SSL Certificate Problems
Symptoms: Certificate validation errors or HTTPS issues
Solutions:
- Verify certificate matches your domain
- Check certificate installation:
gcloud compute ssl-certificates describe coginiti-certificate - Validate certificate chain and expiration
Performance Optimization
Resource Scaling
Monitor and adjust cluster resources:
kubectl top nodes
kubectl top pods -n coginiti-enterprise
Enable horizontal pod autoscaling:
kubectl autoscale deployment coginiti-app -n coginiti-enterprise \
--cpu-percent=70 --min=2 --max=10
Storage Performance
For improved I/O performance, consider upgrading to SSD persistent disks:
kubectl patch storageclass standard-rwo -p '{"parameters":{"type":"pd-ssd"}}'
Getting Help
For installation support:
- Primary Contact: Your Coginiti Account Manager
- Technical Support: support@coginiti.co
- Documentation: Latest installation guides and troubleshooting resources
When contacting support, provide:
- GCP project details and region
- Kubernetes cluster configuration
- Container registry access logs
- Complete error messages and logs
- Network topology and connectivity tests
Summary
You have successfully installed Coginiti Enterprise on GKE as an internet-facing deployment using public container registries!
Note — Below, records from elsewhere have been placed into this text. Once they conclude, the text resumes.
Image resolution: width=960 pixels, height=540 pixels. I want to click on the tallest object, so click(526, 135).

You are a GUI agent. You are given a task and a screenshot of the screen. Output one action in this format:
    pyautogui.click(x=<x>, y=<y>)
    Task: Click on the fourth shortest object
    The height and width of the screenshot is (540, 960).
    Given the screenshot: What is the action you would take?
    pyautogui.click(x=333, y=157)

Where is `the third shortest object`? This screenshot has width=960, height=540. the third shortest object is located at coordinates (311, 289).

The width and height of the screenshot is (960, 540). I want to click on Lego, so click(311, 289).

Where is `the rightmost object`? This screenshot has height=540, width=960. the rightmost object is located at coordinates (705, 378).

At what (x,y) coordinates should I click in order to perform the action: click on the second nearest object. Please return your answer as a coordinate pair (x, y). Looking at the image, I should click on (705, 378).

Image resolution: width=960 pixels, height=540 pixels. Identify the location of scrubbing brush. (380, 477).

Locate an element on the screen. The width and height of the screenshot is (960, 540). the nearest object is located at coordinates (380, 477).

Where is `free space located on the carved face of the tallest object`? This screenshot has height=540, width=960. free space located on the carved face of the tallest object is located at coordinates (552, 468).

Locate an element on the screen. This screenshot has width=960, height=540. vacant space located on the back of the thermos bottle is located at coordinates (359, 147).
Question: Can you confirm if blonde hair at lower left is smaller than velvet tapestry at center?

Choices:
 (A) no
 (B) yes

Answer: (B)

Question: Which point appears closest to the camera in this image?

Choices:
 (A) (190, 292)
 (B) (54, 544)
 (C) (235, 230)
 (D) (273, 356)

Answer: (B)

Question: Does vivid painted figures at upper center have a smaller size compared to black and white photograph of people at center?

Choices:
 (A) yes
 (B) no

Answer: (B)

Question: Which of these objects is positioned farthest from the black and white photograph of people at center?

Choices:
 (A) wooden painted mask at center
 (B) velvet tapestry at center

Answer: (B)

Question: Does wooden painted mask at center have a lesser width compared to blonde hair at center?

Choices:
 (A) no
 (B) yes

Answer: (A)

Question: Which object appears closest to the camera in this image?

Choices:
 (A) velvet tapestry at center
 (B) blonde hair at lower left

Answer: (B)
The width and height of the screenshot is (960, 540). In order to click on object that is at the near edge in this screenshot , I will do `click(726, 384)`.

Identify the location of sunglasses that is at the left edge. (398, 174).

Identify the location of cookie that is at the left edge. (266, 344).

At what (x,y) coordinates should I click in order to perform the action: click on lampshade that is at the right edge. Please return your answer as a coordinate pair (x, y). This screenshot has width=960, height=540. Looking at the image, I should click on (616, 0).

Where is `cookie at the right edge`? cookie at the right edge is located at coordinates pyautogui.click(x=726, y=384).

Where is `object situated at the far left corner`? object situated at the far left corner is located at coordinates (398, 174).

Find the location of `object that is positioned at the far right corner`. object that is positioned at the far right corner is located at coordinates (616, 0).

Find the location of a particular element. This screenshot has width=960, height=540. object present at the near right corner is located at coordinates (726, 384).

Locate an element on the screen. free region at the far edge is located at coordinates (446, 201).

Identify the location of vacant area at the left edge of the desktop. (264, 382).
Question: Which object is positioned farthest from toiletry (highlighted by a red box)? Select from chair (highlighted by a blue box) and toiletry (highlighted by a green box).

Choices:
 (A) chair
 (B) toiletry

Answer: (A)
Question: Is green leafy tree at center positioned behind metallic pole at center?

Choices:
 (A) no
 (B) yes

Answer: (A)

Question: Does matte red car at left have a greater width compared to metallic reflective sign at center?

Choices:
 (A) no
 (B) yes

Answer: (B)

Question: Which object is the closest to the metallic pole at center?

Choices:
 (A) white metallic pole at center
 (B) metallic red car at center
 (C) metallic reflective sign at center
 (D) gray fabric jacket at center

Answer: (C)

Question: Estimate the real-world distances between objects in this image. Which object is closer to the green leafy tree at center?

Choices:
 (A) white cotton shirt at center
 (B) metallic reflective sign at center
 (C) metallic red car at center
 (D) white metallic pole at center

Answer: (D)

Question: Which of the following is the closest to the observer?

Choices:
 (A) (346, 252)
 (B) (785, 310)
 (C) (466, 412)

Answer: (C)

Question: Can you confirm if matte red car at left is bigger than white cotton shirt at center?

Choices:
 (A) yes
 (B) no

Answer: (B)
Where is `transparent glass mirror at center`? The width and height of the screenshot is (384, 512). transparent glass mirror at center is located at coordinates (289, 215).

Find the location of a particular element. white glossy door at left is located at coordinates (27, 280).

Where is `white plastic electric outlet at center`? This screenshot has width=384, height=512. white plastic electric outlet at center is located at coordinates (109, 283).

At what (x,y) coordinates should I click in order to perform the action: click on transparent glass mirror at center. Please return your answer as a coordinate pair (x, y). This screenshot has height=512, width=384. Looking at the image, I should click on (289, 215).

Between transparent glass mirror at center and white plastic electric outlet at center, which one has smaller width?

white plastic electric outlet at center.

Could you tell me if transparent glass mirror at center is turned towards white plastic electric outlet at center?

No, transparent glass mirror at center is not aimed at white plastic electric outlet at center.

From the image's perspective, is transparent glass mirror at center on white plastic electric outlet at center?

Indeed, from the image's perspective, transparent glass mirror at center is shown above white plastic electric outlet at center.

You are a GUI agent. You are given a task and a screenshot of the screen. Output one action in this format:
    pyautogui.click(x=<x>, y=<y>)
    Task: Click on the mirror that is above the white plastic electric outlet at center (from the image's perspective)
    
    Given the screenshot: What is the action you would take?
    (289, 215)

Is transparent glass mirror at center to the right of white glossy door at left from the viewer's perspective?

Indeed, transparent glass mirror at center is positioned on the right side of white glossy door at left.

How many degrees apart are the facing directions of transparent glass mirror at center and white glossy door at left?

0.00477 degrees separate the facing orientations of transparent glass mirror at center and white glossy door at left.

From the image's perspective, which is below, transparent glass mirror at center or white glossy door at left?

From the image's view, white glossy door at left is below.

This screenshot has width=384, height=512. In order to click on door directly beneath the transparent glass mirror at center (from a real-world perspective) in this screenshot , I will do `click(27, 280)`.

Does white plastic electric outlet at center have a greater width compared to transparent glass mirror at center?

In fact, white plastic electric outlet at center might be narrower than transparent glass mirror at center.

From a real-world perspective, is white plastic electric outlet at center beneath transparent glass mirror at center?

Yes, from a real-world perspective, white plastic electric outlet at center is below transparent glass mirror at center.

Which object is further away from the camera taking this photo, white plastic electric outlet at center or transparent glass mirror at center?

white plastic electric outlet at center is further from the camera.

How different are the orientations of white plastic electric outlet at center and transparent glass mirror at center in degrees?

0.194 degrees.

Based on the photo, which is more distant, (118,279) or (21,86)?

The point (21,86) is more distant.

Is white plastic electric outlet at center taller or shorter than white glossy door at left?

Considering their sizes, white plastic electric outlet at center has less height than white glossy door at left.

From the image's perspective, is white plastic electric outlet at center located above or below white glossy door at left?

Key achievements:
✅ Infrastructure: GCP resources provisioned with internet connectivity via NAT Gateway ✅ Database: PostgreSQL with pg_vector extension configured ✅ Kubernetes: Private GKE cluster with external registry access ✅ Container Images: Successfully pulling from Coginiti's public AWS ECR ✅ Application: Coginiti Enterprise deployed and configured ✅ Public Access: External Application Load Balancer with public DNS and SSL certificate ✅ Security: Encryption keys generated and HTTPS encryption configured ✅ Scalability: Auto-scaling enabled for production workloads
Your Coginiti Enterprise instance is now accessible from the public internet via HTTPS and ready for production use with simplified update management through public container registries.